The Bank of England continues to embrace change and the rise of fintech; focusing on new technologies that are changing the way financial institutions do business. They have recently been outspoken about two key technology trends, RPA and central bank digital currencies. These two technologies have the potential to be major aspects of digital transformation in financial services.They may also be the key to economic refocus4day Industrial Revolution.
RPA has the potential to change everything
When companies talk about the implementation of their AI strategy, they are often talking about how they are implementing robotic process automation. AI is the buzzword discussed at industry conferences; RPA is real face technology.
Widely seen as a major enabler of organizational transformation, robotic process automation (RPA) is the process of using programmed software to automate basic tasks across applications, offloading employees from repetitive, simple tasks. Cost-effective processes are able to be developed and deployed within weeks and often demonstrate return on investment within months.
The banking industry is exploring the potential of RPA to break down larger jobs and reduce human labor. RPA has proven effective in handling work overflow in this way, as well as tasks involving large amounts of data.
The recently appointed Governor of the Bank of England, Andrew Oldham, made this the subject of his first major speech on financial technology since taking office. The theme was “Reinventing the wheel (with more automation)”.
The presentation details the rapid changes currently taking place in the payments ecosystem. Most specific is the drive to innovate and implement new technologies in an increasingly digital society.
Is the future a virtual Sterling?
In 2019, blockchain was largely at the trough of disillusionment. The buzz is gone, replaced by cynicism about the lack of implementation of DLT in the real world. This year saw renewed optimism about the opportunities blockchain presents; most specifically centralized digital currencies replacing traditional currencies.Mr Oldham in his September 3 statementroad speech;
“Surely a digital central bank currency will solve the problem of declining paper money usage without the complications of the safeguards needed around stablecoins?” Yes and No are the answers to my doubts. That’s a good question and should be considered (and is being considered), but the answer isn’t there yet. This is a big question.

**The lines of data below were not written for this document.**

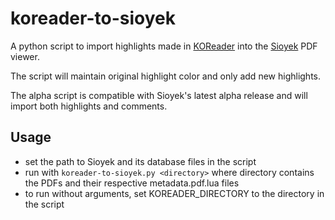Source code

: # koreader-to-sioyek

A python script to import highlights made in [KOReader](https://github.com/koreader/koreader) into the [Sioyek](https://github.com/ahrm/sioyek) PDF viewer.

The script will maintain original highlight color and only add new highlights.

The alpha script is compatible with Sioyek's latest alpha release and will import both highlights and comments.

## Usage

- set the path to Sioyek and its database files in the script
- run with `koreader-to-sioyek.py <directory>` where directory contains the PDFs and their respective metadata.pdf.lua files
- to run without arguments, set KOREADER_DIRECTORY to the directory in the script
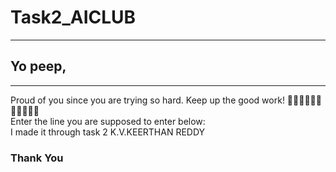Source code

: # Task2_AICLUB
-----
## Yo peep,
----
Proud of you since you are trying so hard. Keep up the good work!
🐥🐥🐥🐥🐥🐥🐥🐥🐥🐥🐥 \
Enter the line you are supposed to enter below:\
I made it through task 2
 K.V.KEERTHAN REDDY
 
 
 ### Thank You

Providing a CBDC would allow widespread use of central bank money in digital form.but any launch
A CBDC would require careful consideration in advance to fully explore all issues and implications in order to make an informed decision; including determining that there will be demand for such a thing. ‘*
An ambiguous answer might seem; but it is clear that RPA and central bank digital currencies are both clear themes that the Bank of England is considering advocating in a post-COVID world. Conveniently, they were also central topics on this year’s FinTech Connect agenda.
Hear how the Bank of England continues to innovate from William Lovell, Head of Future Technologies, who will be keynote at FinTech Connect’s Blockchain Connect segment on December 4thday.